**Sayfa alıntısı:**
━━━━━━━━━━━━━━━━━━━━━━━━━━━━━━
TARİHİ: 05.03.2008
Sevgili kardeşlerim, can dostlarım, gönül dostlarım! Allah’a sonsuz hamd ve şükrederiz ki; bir defa daha Allah’ın bir zikir sohbetinde Yüce Rabbimiz bizi birlikte kıldı.
Âyetlerin sırları konusu: Zumer Suresinin 53. ve 54. âyetleri. Zumer-53’te Allahû Tealâ buyuruyor ki:
39/ZUMER-53: Kul yâ ıbâdiyellezîne esrefû alâ enfusihim lâ taknetû min rahmetillâh(rahmetillâhi), innallâhe yagfiruz zunûbe cemîâ(cemîan), innehu huvel gafûrur rahîm(rahîmu).
De ki: "Ey nefsleri üzerine israf yüklemiş (haddi aşmış) kullarım! Allah’ın rahmetinden ümit kesmeyin. Muhakkak ki Allah, günahların hepsini mağfiret eder (sevaba çevirir). O, muhakkak ki O; Gafûr’dur (mağfiret eden), Rahîm’dir (rahmet nuru gönderen)."
kul: de, söyle.
(Kur’ân-ı Kerim’de “Kul: De ki” ifadesi yalnız Peygamber Efendimiz (S.A.V)’e hitaben kullanılıyor.)
━━━━━━━━━━━━━━━━━━━━━━━━━━━━━━
**Kayıtlı veriler:**
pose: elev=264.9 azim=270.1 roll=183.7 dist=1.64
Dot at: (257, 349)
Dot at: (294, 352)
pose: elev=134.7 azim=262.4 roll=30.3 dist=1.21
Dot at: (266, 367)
━━━━━━━━━━━━━━━━━━━━━━━━━━━━━━
**Yapılacaklar:**
1 - Zumer Suresi sohbetine göre Kur'ân-ı Kerim'de "Kul: De ki" ifadesi kime hitaben kullanılıyor?
2 - Zumer Suresi sohbetini kaldığı yerden sürdürün.

**Görev sonuçları:**
1 - Yalnız Peygamber Efendimiz (S.A.V)'e hitaben kullanılıyor.

2 -
yâ: ey
ıbâdiye: kullarım
ellezîne: onlar
esrefû: İsraf ettiler, haddi aştılar
İsraf; haddinden fazla para harcamaya verilen isimdir. Allahû Tealâ bu istikamette A’râf Suresinin 31. âyet-i kerimesinde buyuruyor ki:
7/A'RÂF-31: Yâ benî âdeme huzû zînetekum inde kulli mescidin ve kulû veşrebû ve lâ tusrifû, innehu lâ yuhıbbul musrifîn(musrifîne).
Ey Âdemoğulları! Bütün mescidlerde ziynetlerinizi alınız. Yeyiniz ve içiniz. Ve israf etmeyiniz. Muhakkak ki O, müsrifleri sevmez.
“Ey kullarım! Yiyin için ama israf etmeyin.”
İsraf haramdır. İsraf, bir paranın boşa harcanmasının ifadesidir. Hiç kimseye, hiçbir faydası olmayan bir alana sarf edilen para, israf edilmiş bir paradır. Allahû Tealâ: “İsraf haramdır.” diyor.
Şimdi Zumer-53’e geri dönelim. Allahû Tealâ buyuruyordu ki:
kul: de, söyle.
yâ: ey
ıbâdiye: ey kullarım
ellezîne: onlar
esrefû: İsraf ettiler, haddi aştılar
alâ: karşı, üzerine.
enfusi-him: kendi nefsleri
“Ey Benim kullarım ki nefisleri üzerine israf ederler.” Yani: “Nefsanî davranışlarla israf eden kullarım.”
İsraf etmek; haddin ötesine geçmek, Allah’ın tayin ettiğinden çok daha ötesini negatif istikamette gerçekleştirmektir.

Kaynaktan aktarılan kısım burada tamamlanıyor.